*** Opening of Data supplied ***

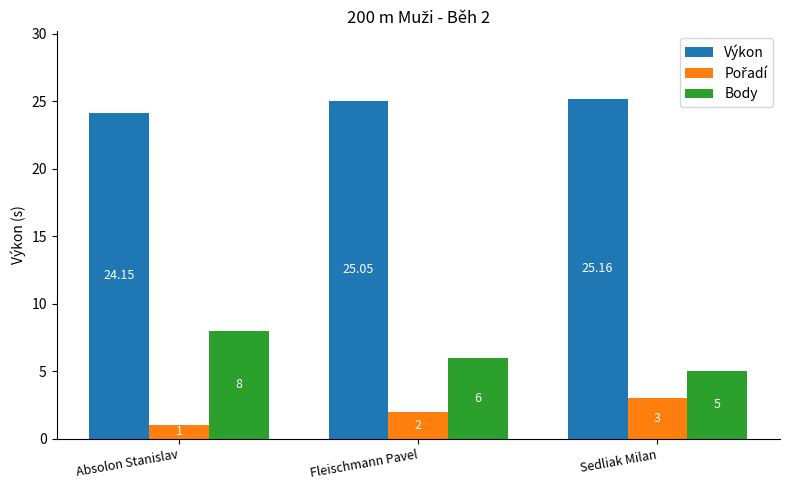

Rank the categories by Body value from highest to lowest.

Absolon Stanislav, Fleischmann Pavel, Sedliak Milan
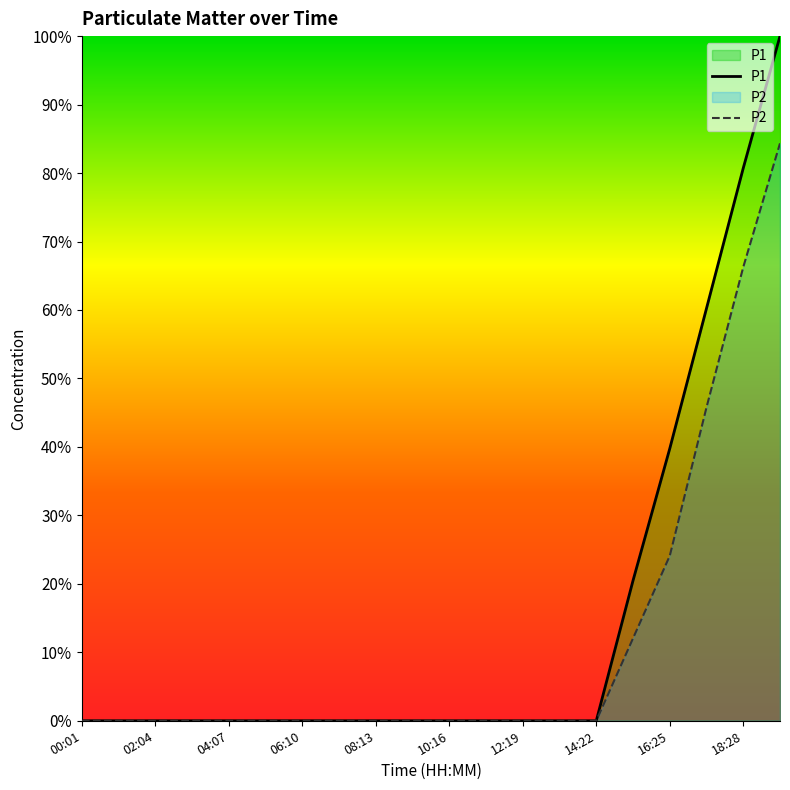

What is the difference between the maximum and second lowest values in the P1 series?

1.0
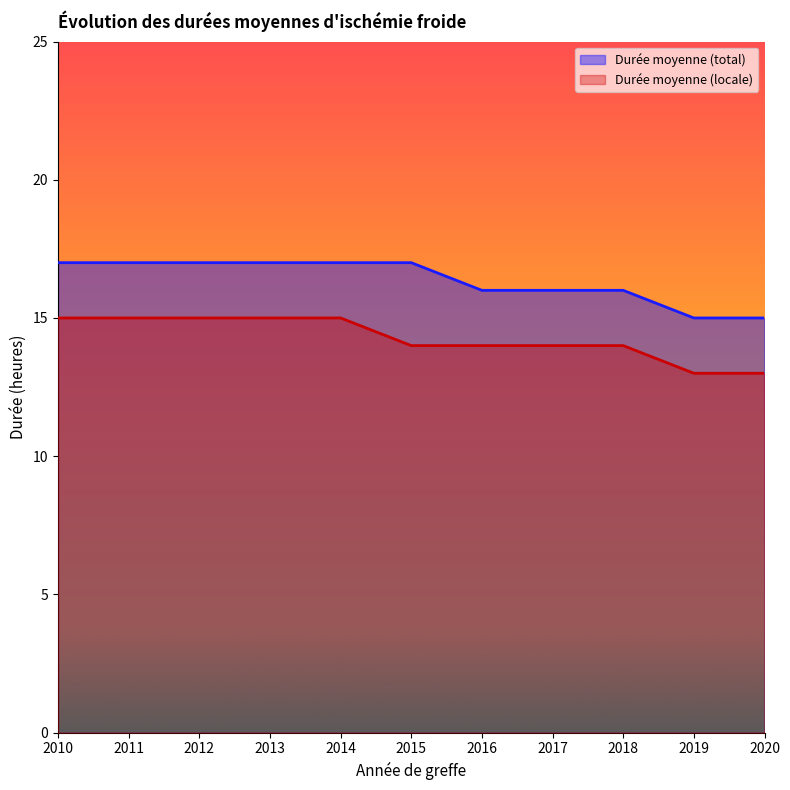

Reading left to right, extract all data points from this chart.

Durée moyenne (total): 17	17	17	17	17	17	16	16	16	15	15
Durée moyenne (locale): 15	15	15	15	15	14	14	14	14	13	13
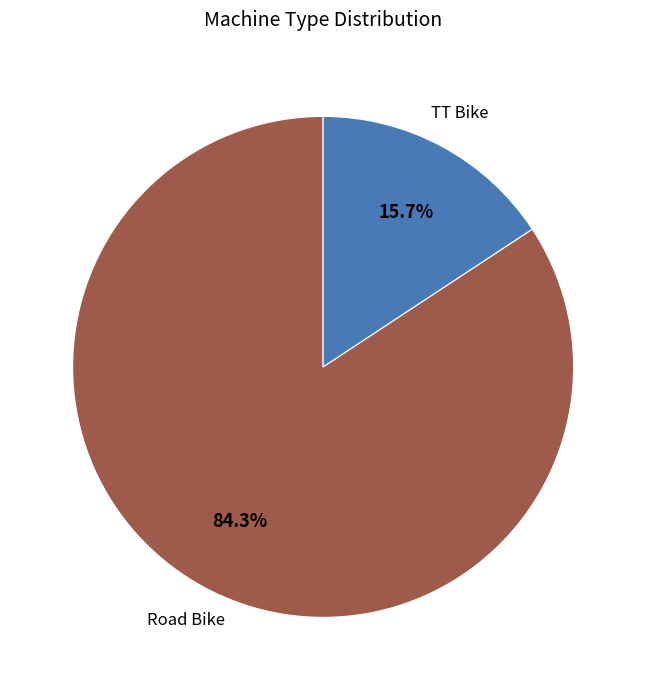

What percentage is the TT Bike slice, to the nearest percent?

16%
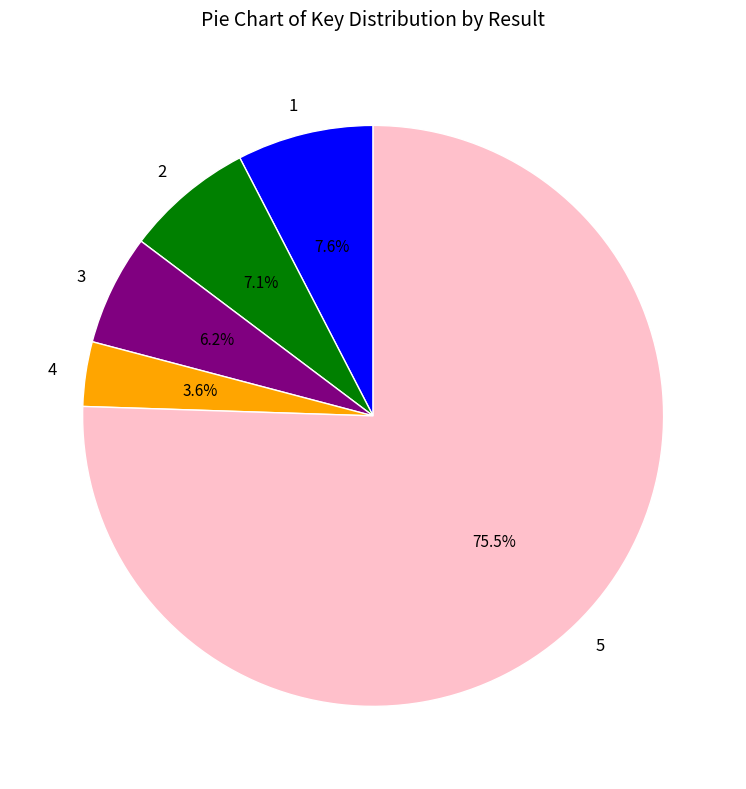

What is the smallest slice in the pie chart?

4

*** Close of Data supplied ***

__Task brief__. Which of the lines above contain the word "Durée"? Copy each such line in full, counting only matches with the same uppercase and lowercase letters.

__Solution for this task__.
Durée moyenne (total): 17	17	17	17	17	17	16	16	16	15	15
Durée moyenne (locale): 15	15	15	15	15	14	14	14	14	13	13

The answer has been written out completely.